I was commissioned by sociology professor Leo Singer, from the University of Liverpool, to create illustrations for his research project titled Dysrhythmia. Detailed information can be found below.

Dys/Rhythmic Clock

This image was inspired by Carl Linnaeus’ illustrations of a Flower Clock. Linnaeus was a Swedish naturalist who noticed that plants undergo daily rhythms of wakefulness and sleep. In his 1751 Philosophia Botanica he recorded forty-six species of plants that opened and closed their flowers at fixed times throughout the day. The Flower Clock (Horologium Florae) as conceived by Linnaeus for his town’s park would allow visitors to tell the time, but he never managed to complete his vision. Linnaeus was by no means the first person who observed behavioural patterns roughly following a 24-hour cycle (hence the later term circadian rhythms). The oldest written record comes from the fourth Century BC when the Greek Androsthenes described the circadian rhythm of a tamarind tree. But Linnaeus’ clock stands out for me as special because it marks the beginning of an era when, for the first time in history, rhythms of nature were elevated as a specific object of scientific studies by emerging chemistry, biology, physiology, embryology or anthropology. In her fascinating book on the subject, Janina Wellmann has delimited this period between the years 1760 and 1830.

Just as the naturalists were discovering the processes of transformation of living forms in time, from embryo to death, the exploding capitalist relations and their everyday reproduction were increasingly dependent on precise measurements of time. To perpetuate the rhythm of capital investment, production, sales and consumption, the owners of the manufactures needed to be able to synchronize in time and space a reliable supply of material resources, workers, means of distribution and the markets. National and regional demand turned out to be too limited for the increasingly mechanized industries. This was a ‘matter of time’ in a double sense: as a global race for new colonies to expand the booming markets; but also as a race to invent tools for the measurement of time, in order to calculate a ship’s longitude on the seas. The best mathematicians, astronomers and watchmakers were drafted in the battle.

My Dys/Rhythmic Clock represents the idea that since the birth of industrial capitalism in the times of Linnaeus up to the present days, an invariant feature of modernity has been the coexistence of two major Master Clocks or ‘Zeitgebers’ on the planet – the Sun/Moon cycle on the one hand and the rhythms of the movement of capital on the other.

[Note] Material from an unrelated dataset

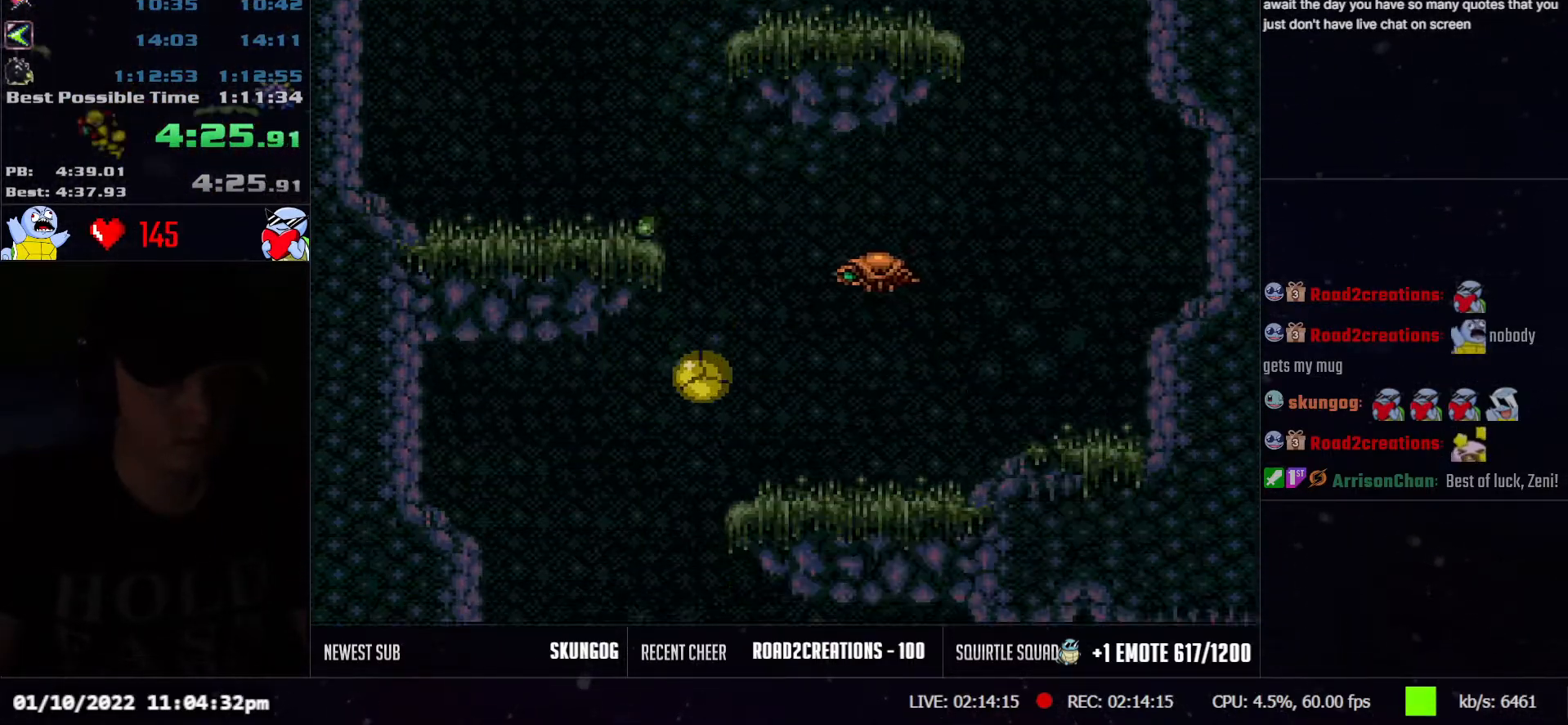
{"buttons": ["A", "DPAD_UP", "DPAD_RIGHT"], "events": [[217, "B", "down"], [283, "Y", "down"], [333, "B", "up"], [417, "Y", "up"], [467, "DPAD_RIGHT", "down"], [467, "DPAD_UP", "down"]]}
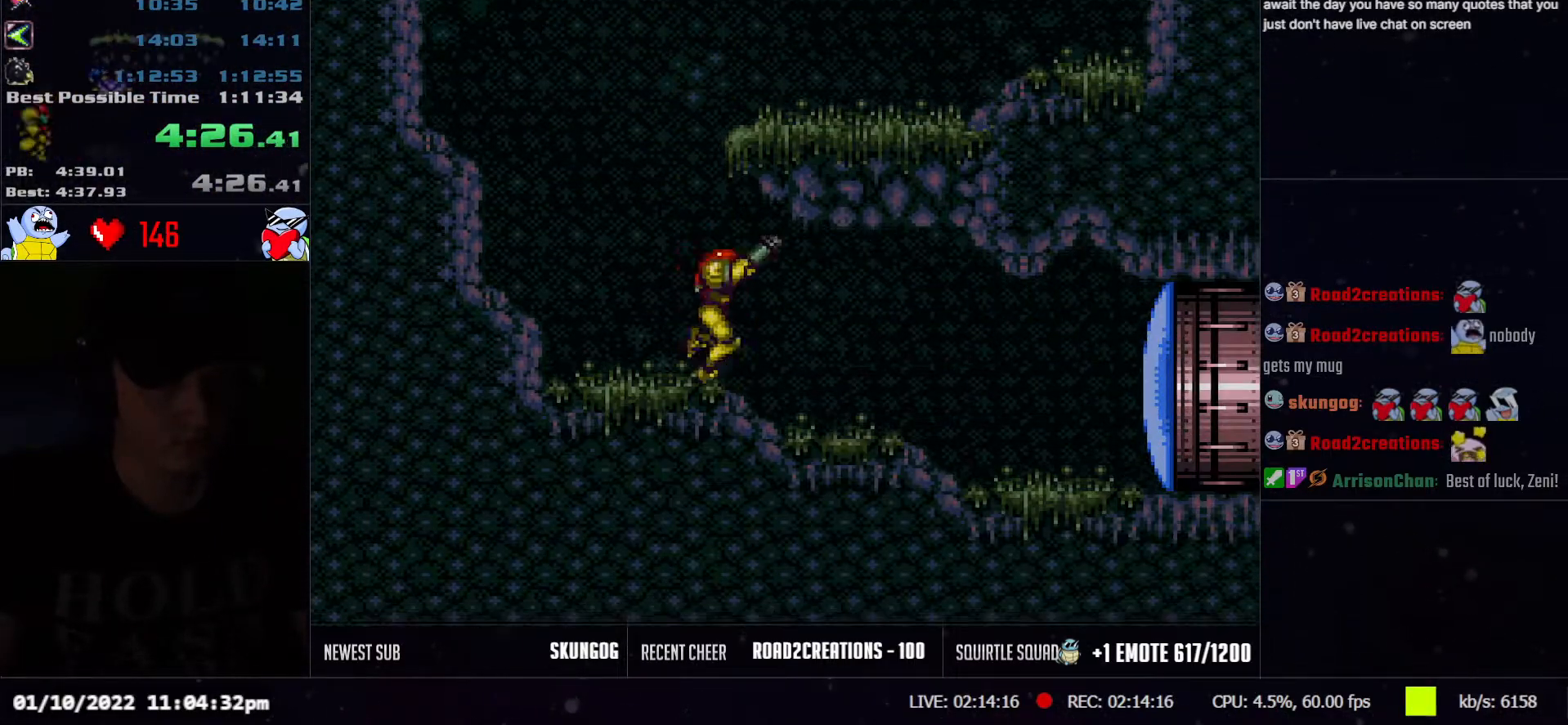
{"buttons": ["A", "DPAD_RIGHT"], "events": [[17, "DPAD_UP", "up"]]}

While the best measurement and surveillance technologies of the formative era of Capitalism were based on a mechanical clocks’ spring mechanism, today’s proletariat is being coordinated, measured, valued and ranked by digital algorithmic machines. The binary code that is unwinding spiral-like in the centre of the Dys/rhythmic Clock is not a random sequence of 1s and 0s. I have translated in it a quote from Marx who explains the mutual intertwinement of three rhythms of capital: the circuits of money capital, productive capital and commodity capital: “As a whole then, the capital is simultaneously present, and spatially coexistent, in its various phases. But each part is constantly passing from one phase or functional form into another, and thus functions in all of them in turn. The forms are therefore fluid forms and their simultaneity is mediated by their succession. Each form both follows and precedes the others, so that the return of one part of the capital to one form is determined by the return of another part to another form.” (Marx, Capital volume 2, 1978, p. 184) I understand this passage in Marx’s magnum opus as an illustration of polyrhythmia, where, as shown by Lefebvre and Régulier, each rhythm is being constituted in relation to the others.

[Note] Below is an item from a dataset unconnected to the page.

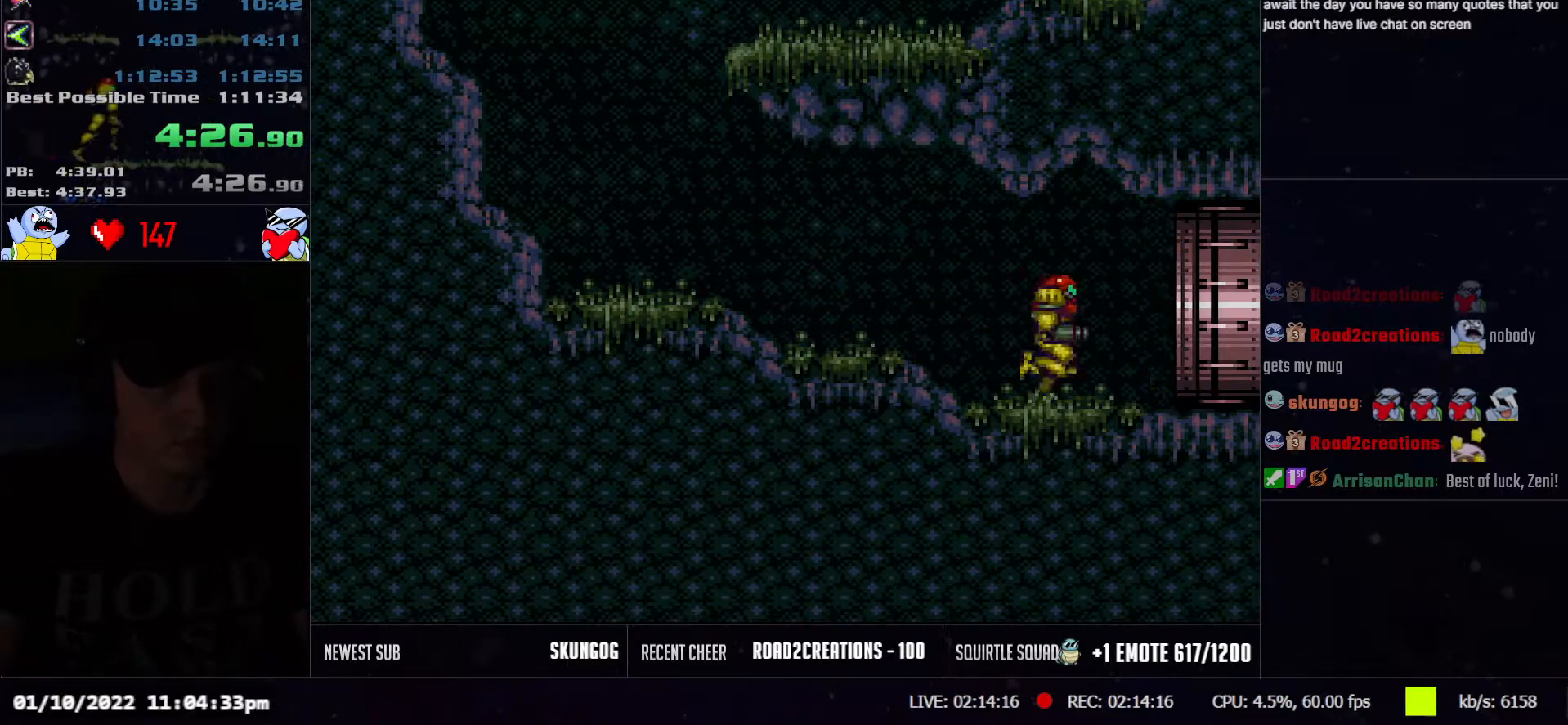
{"buttons": ["A", "DPAD_RIGHT"], "events": []}
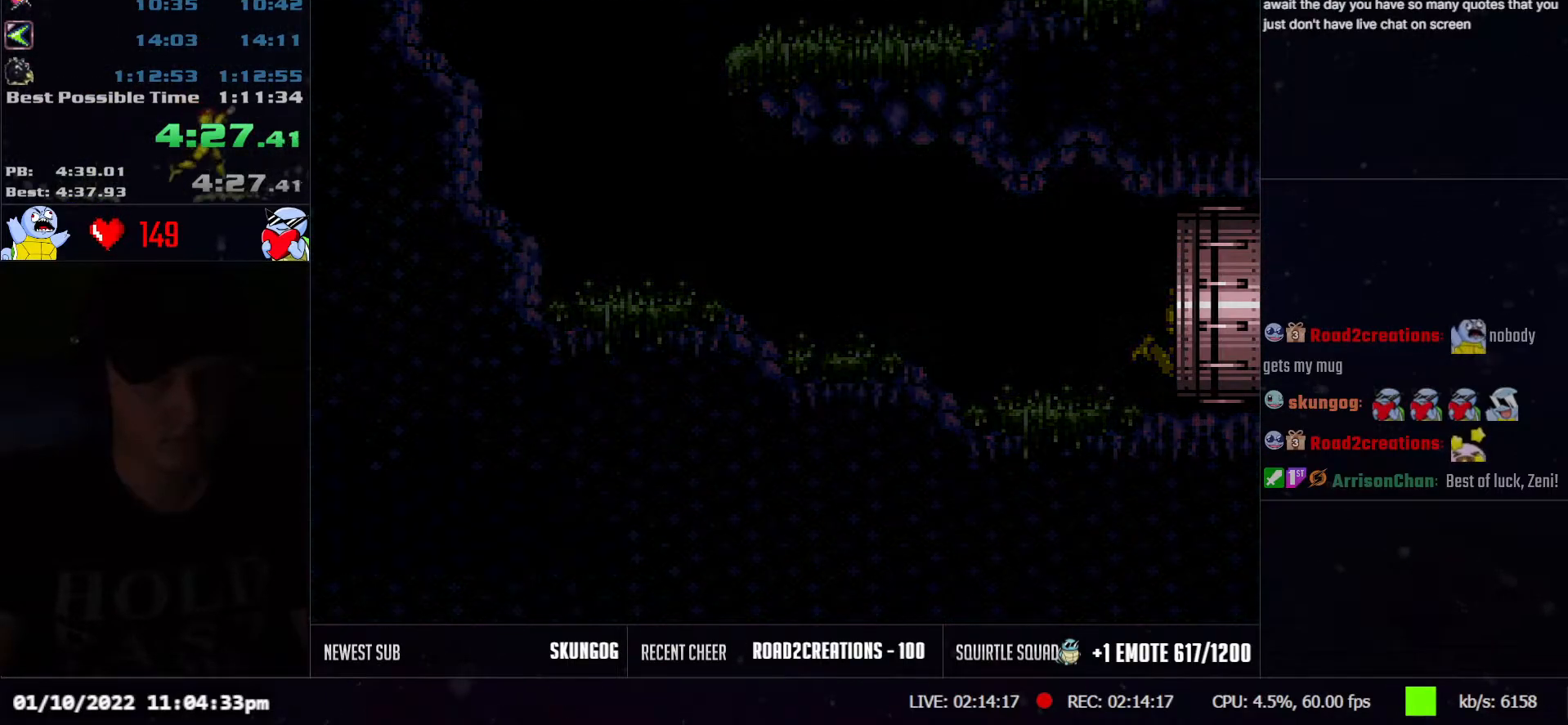
{"buttons": ["A", "DPAD_RIGHT"], "events": []}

The automata never sleep but workers do. The dysrhythmic moment integral to this polyrhythmia (better known as ‘just-in-time-production’ or the ‘gig economy’) arises out of the character of so-called variable capital: the labour power. While the algorithmic chain of commands carries the capital’s tendency to push the gig workers from the day over into the night and back again, the biological limits and responses of human bodies are well-known. Long before 1s and 0s appeared, we have been programmed by evolution to follow the circadian clock of alternating wake and sleep. This genetic clock is in-built in almost every cell of our body. The clash between the two programmes embodied by the shift workers – a food courier and an Amazon worker in the illustration – results in a range of chronic issues, such as cancers, metabolic, cardio-vascular, psychological and inflammatory diseases. The image of the Dys/Rhythmic Clock depicts both types of algorithm – the binary and the evolutionary with the DNA sequence weaved in and out of the floral mass.